N. scintillans can be found widely distributed throughout the world, often along the coast, in estuary, and shallow areas of the continental shelf that receive plenty of light which promotes the growth of the phytoplankton that make up a large portion of N. scintillans’s diet.
The size of the single-celled N. scintillans ranges from 200 to 2,000 µm in diameter, assuming the generally spherical shape. N. scintillans lacks the armor plates possessed by other types of dinoflagellates. And, unlike many other dinoflagellates, the chromosomes of the Noctiluca are not clearly visible and condensed throughout its lifecycle.
N. scintillans has a ventral groove within which is located a flagellum, an extension of the cell wall called a tooth, and a striated tentacle involved in ingestion that projects posteriorly. The flagellum does not move the organism and therefore the non-motile N. scintillans depends upon regulation of its buoyancy within the water column – perhaps by controlling its cellular concentration of ions and ammonia.
At least one study has shown that a string of mucus is produced by N. scintillans extending from the tip of the tentacle which then adheres to plankton as it ascends rapidly through concentrations of its prey in the water column.
High concentrations of their plankton food source that likely result from environmental conditions such as well-mixed nutrient-rich waters and seasonal circulation factors are implicated in population blooms of N. scintillans, known as “red tides”.
Swimmers may report being illuminated by a ghostly glow-in-the-dark plankton - a floating bloom of algae which fires up into a fluorescent sparkle when disturbed. This gives Noctiluca scintillans the popular names "Sea Ghost" or "Fire of Sea".[3]
Runoff from agricultural pollution may contribute to the severity of these blooms. However this is not required to cause explosive growth of Noctiluca scintillans.

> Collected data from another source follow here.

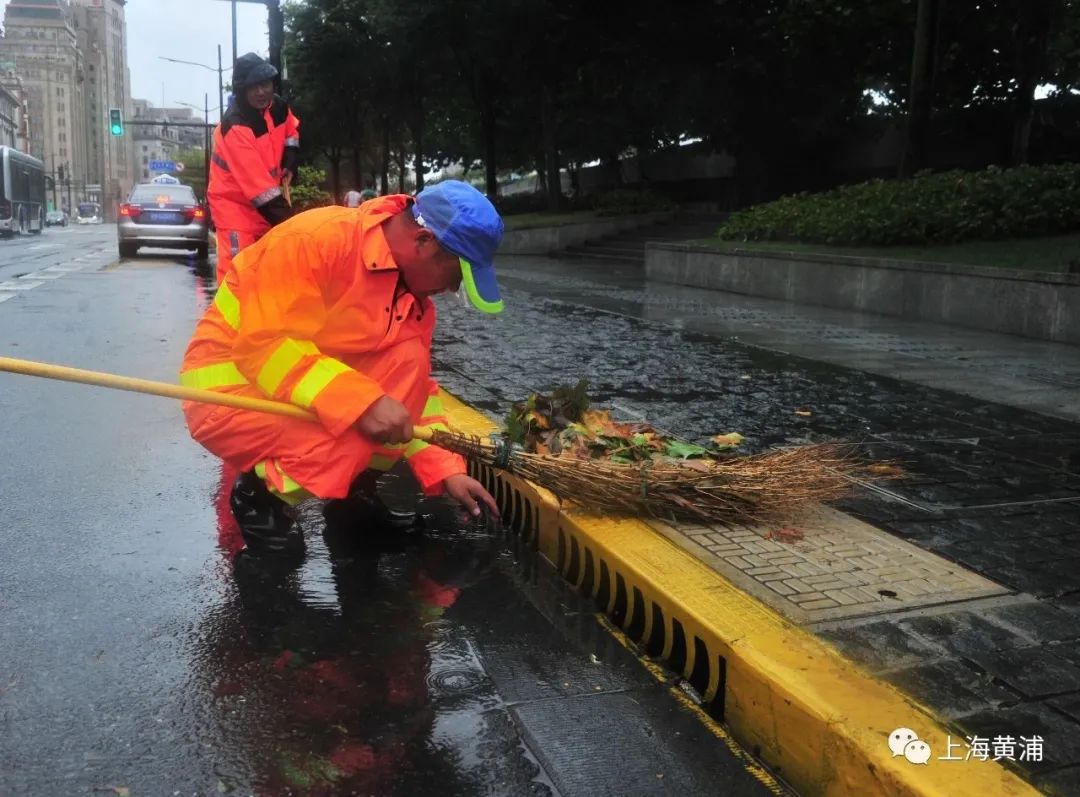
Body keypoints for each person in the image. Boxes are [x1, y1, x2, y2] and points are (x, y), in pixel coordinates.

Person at [180, 180, 503, 555]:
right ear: (424, 242)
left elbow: (415, 394)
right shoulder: (316, 241)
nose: (451, 290)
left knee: (404, 367)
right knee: (357, 429)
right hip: (230, 392)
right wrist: (362, 403)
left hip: (286, 383)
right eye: (456, 275)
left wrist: (448, 469)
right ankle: (260, 496)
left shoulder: (409, 296)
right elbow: (263, 348)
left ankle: (354, 500)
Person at [208, 52, 300, 283]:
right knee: (237, 272)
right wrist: (295, 227)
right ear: (242, 91)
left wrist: (290, 161)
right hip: (235, 207)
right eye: (253, 87)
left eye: (265, 84)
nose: (261, 92)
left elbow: (291, 133)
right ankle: (228, 320)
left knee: (269, 271)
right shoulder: (236, 127)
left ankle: (259, 317)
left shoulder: (279, 108)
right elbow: (261, 192)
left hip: (266, 201)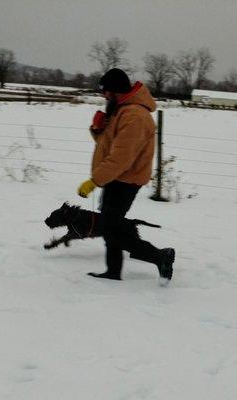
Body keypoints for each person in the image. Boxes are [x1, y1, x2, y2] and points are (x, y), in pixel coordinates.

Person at [77, 68, 175, 282]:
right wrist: (98, 129)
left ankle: (160, 256)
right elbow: (109, 147)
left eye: (105, 92)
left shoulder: (135, 116)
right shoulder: (122, 110)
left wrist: (94, 181)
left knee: (112, 230)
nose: (103, 96)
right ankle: (113, 271)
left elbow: (122, 158)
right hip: (115, 178)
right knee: (110, 226)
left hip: (125, 180)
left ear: (114, 91)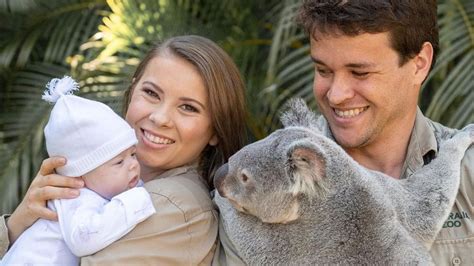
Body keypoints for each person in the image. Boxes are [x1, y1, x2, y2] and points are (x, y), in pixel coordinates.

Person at [214, 0, 473, 265]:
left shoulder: (467, 172)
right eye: (322, 70)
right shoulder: (257, 183)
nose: (336, 95)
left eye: (360, 72)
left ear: (419, 64)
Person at [0, 35, 247, 264]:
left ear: (215, 130)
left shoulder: (170, 205)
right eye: (151, 93)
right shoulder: (102, 183)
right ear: (132, 92)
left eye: (188, 108)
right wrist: (20, 221)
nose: (160, 118)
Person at [1, 76, 156, 265]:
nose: (133, 164)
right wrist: (138, 199)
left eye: (132, 154)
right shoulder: (74, 196)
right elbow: (84, 239)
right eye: (118, 162)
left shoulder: (98, 187)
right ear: (80, 174)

Not all blooms associated with N. scintillans are red. The color of N. scintillans is in part derived from the pigments of organisms inside the vacuoles of N. scintillans. For instance, green tides result from N. scintillans populations that contain green-pigmented prasinophytes (green algae, Subphylum Chlorophyta)[4] that are living in their vacuoles.
N. scintillans itself does not appear to be toxic, but as they feed voraciously on phytoplankton high levels of ammonia accumulate in these organisms which is then excreted by N. scintillans into the surrounding area which may add to the neurotoxic chemicals being produced by other dinoflagellates, such as Alexandrium spp. or Gonyaulax spp., that do result in the death of other aquatic life in the area.